Sure, we have all heard of a peacock, but did you know that
there are peahens, as well? A cock, of course, is a rooster or male chicken, and a hen is a female chicken.
Cock and hen are also applied to the names of other domestic birds to distinguish between sexes.
In the case of the peacock, the name for the male of the species has come to refer, now, to males and females
of the species. The term peahen is not used very much today; nor is the modern term peafowl.
The word peacock actually derives from Old English péa
“peacock”, and the –cock (or –hen) was added during the Middle English period in order
to distinguish between males and females, as mentioned above. The Old English form comes from Latin pavo
“peacock”. The peacock was a native of India, but it was domesticated and then taken to the
West by traders. The Romans probably took it to Britain, where their name for the bird was adopted and
changed by the Anglo-Saxons. The Latin word is thought to come from Greek taos “peacock”.
There have been many different forms of the word
in English: pecok, pekok, pecokk, peacocke, peocock, pyckock, poucock, pocok,
pokok, pokokke, and poocok, among others. By the late 17th century it seems
to have taken on its current form. The earliest example of the word in writing comes from about 1300:
“F[o]ure and xxti wild ges and a poucok” (“Four and twenty wild geese and a peacock”).
By the late 14th century Chaucer was using the word to refer to people who strutted and preened ostentatiously,
as the peacock was perceived to do: “And yet as proud a pekok can he pulle.” Interestingly,
the term “proud as a peacock” is still used to this day.
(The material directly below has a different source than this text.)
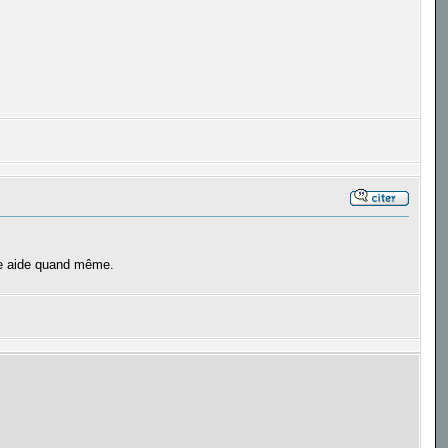
votre aide quand même.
Keats spoke of the peacock in his
poem Lamia, from 1812: “Eyed like a pea~cock, and all crimson barr’d.” George
Eliot uses the peacock to refer to a showy person (1866): “How came he to have such a nice-stepping long-necked peacock
for his daughter?“
When the Spanish came to the New World and first saw the turkey,
the only other animal that the turkey resembled, to them, was the peacock, so the Spanish word for turkey is pavo,
coming from Latin pavo “peacock”. If you know what a turkey looks like, with its large
display of tail feathers, you can probably understand why the Spanish thought turkeys resembled peacocks. Peacocks
were also eaten like chicken, and the fact that turkey was also found to be pretty tasty might have influenced the Spanish
term for the turkey.
There is also an astronomical constellation called Pavo
or The Peacock. There are other animals with the word peacock in their names, as well, such as the
peacock fish, so named because of its brilliant coloring of red, blue, green and white; and the peacock
butterfly, which has eye-like spots similar to those on the tail feather of the peacock. There is also
peacock copper, which is iridescent, showing greens and blues when moved in the light.
In India, the peacock is treasured as the national bird, and it
lives wild there and in Sri Lanka. The standard peacock which most of us see in the United States is called
an India blue. There is also a black shouldered variety, which is similar to the India blue except for,
as you might expect, black shoulders. The male peacock is about the size of a turkey, with a long train
of large feathers. When trying to attract a female, the male erects the train of feathers into a huge fan
shape. Females are not as brightly colored as males and do not have the long train of feathers.
It is thought that the remarkable colors and patterns on the male peacock’s feathers served as camouflage in
the brilliant colors of the tropical rainforest, where it originated.
There is a jungle peacock which is found in Burma, Malaysia and
Java, and it is golden-green where the variety from India is blue. White peacocks sometimes turn up in
captivity, but they must not survive long in the wild, as they are not usually seen there. Apparently their
white plumage makes them too easily seen by predators.
You might be surprised to learn that the peacock is mentioned in
the Old Testament of the Bible and in ancient Greek plays. Since that far back it was appreciated as a
beautiful animal and a display of wealth. The taxonomical name of the Indian peacock is Pavo cristatus
(cristatus=crested), and the jungle peacock is Pavo muticus (muticus=beardless).